Appliance and Technology products
Samsung announced that the chip shortage is hitting television and appliance production, while LG admitted the shortage is a risk. The shortage is also to affect production numbers of toothbrushes, tumble dryers, washing machines, as well as many other products that we rely on such as smart phones. Mobile manufacturers are now starting to feel the impact of the global chip shortage with Apple warning that the shortage could affect iPhone sales, who stockpiled critical components earlier on. As for gaming consoles, who knows how long gamers will continue to struggle to get their hands on the new Microsoft Xbox Series X and Sony PlayStation 5 systems.
Utility, Oil & Gas and Rail Industry
Microchip technologies support shipping, trucking, and storing of raw materials. The industries also use microchips for microcontrollers (MCUs), sensors, memory, automation, and navigation. New microchip technologies help with automation, electrification, digital connectivity, safety, and security.
The manufacturing industry also has been impacted by the shortages and the ever-increasing lead times within the industrial automation market are not showing any improvements. Industrial Automation manufacturers such as Allen Bradley, Schneider, and Siemens face quoting lead times of over 52 weeks on new items.

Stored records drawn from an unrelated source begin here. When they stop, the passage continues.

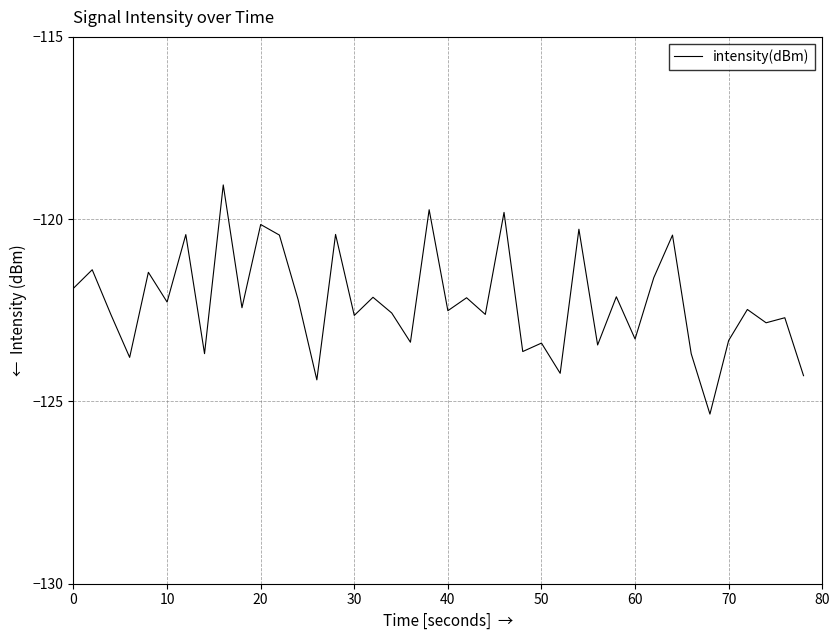

What is the smallest value displayed?

-125.3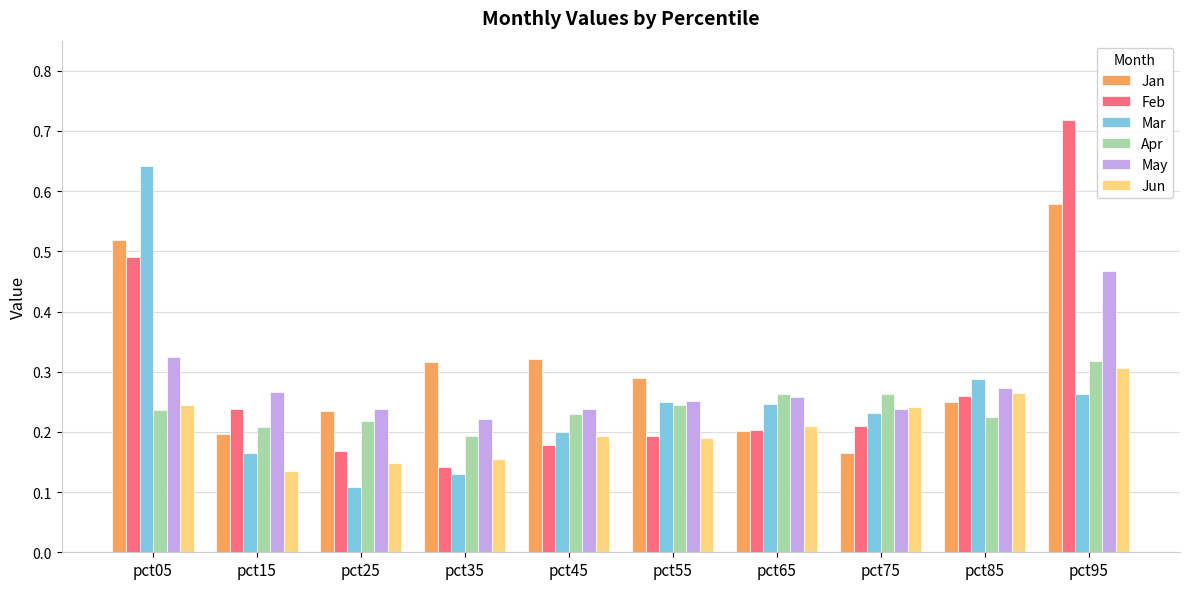

At how many categories does at least one series exceed 0?

10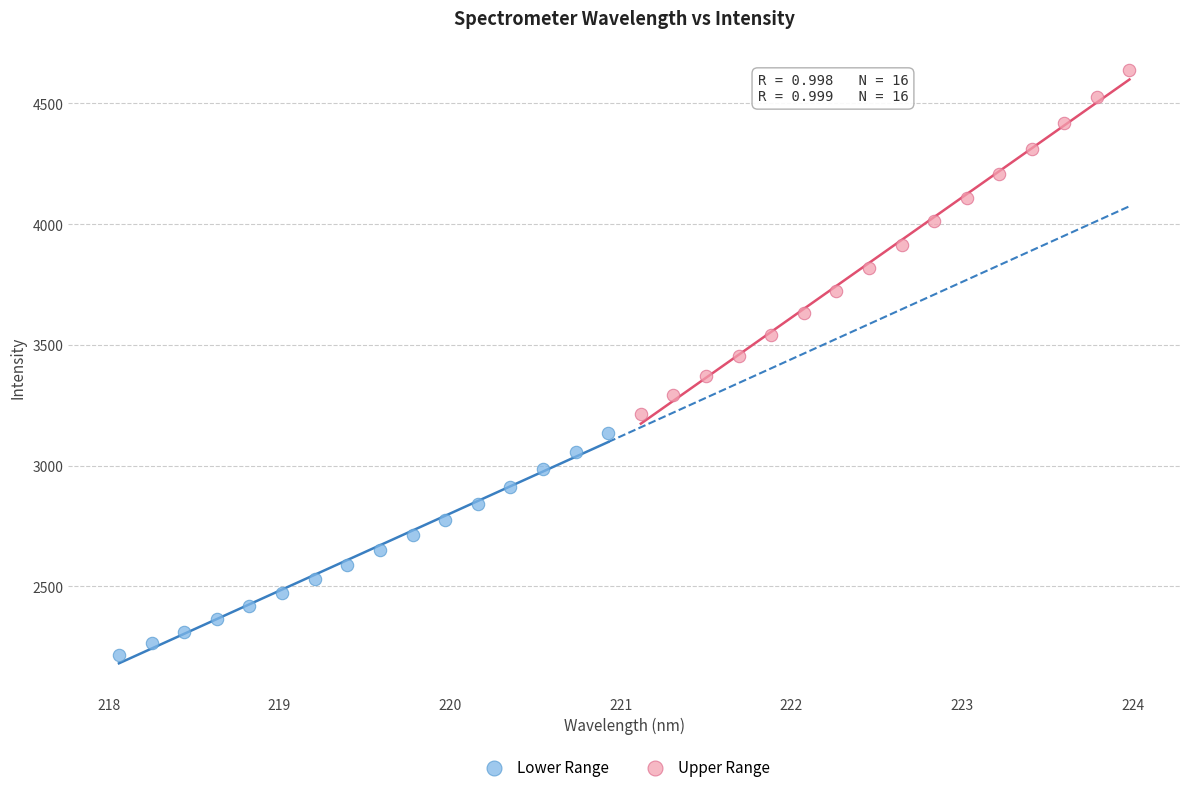

Which series contains the lowest Y value?

Lower Range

Semiconductors are used in virtually all graphics cards, temperature and safety sensors, high-end CPUs and even some power supplies. Without the critical semiconductor, many PCB’s cannot further in assembly production, many are put on hold because of the shortage, leaving many businesses and machinery lines without the critical electrical components.
A recent survey by the UK machine health monitoring specialist, Senseye revealed that machine failures are causing industrial facilities to lose an average of more than a day of production a month, costing hundreds of millions of dollars a year. Keeping stock of critical components to keep machinery up and running, and an updated review of inventory management, is required now more than ever with electrical component shortages. Businesses face costly breakdowns and machinery downtime by not holding back-up surplus items ready to install.

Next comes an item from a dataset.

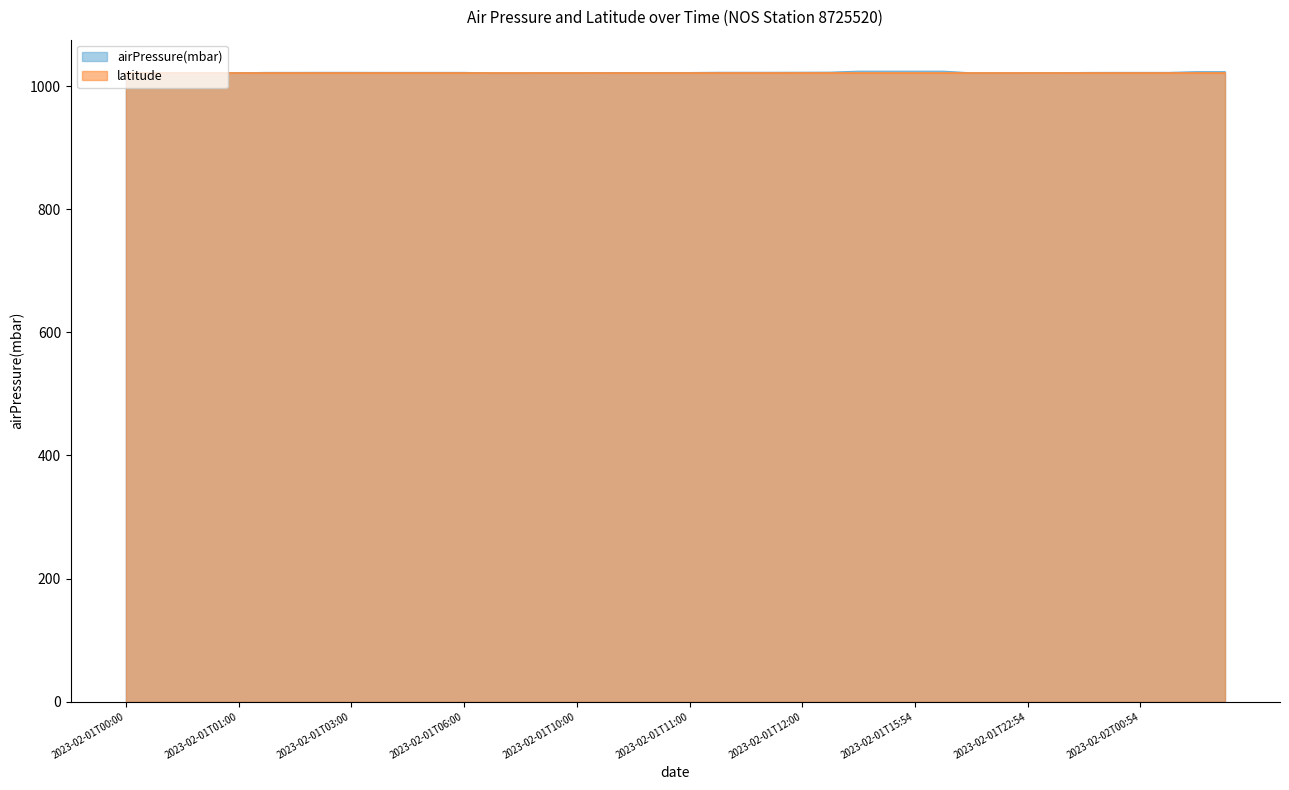

Reading left to right, extract all data points from this chart.

1021.5	1021.9	1021.9	1021.9	1021.9	1022.5	1022.5	1022.6	1022.6	1022.5	1022.5	1022.5	1022.5	1021.7	1021.7	1021.8	1021.8	1022.1	1022.2	1022.3	1022.3	1022.7	1022.7	1022.7	1022.8	1022.9	1024.5	1024.5	1024.5	1024.5	1021.8	1021.8	1021.9	1021.9	1022.4	1022.5	1022.5	1022.5	1023.7	1023.7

At NRwell, we experience this situation daily and we aim to provide spare parts and repairs as quickly as possible to minimise downtime. The issue of not holding surplus items that are critical to production is only made worse when the components are obsolete and hard-to-find.
We understand the stresses and costly situations of downtime machinery breakdowns can cause and the pressure put on maintenance teams to resolve them. Being specialised in the obsolete market, we make it is easier for companies and locate the hard-to-find spares for them. We want to prepare businesses for unwanted production down time and we advise companies to determine surplus relative to budget and scale and how likely a particular component may let you down.
The bottom line is: this will not get sorted overnight. With the pandemic accelerating the demand whilst in the middle of tech boom, for now we just cannot keep up. We now must adapt to the shortage and focus on purchasing surplus to keep the business running as usual.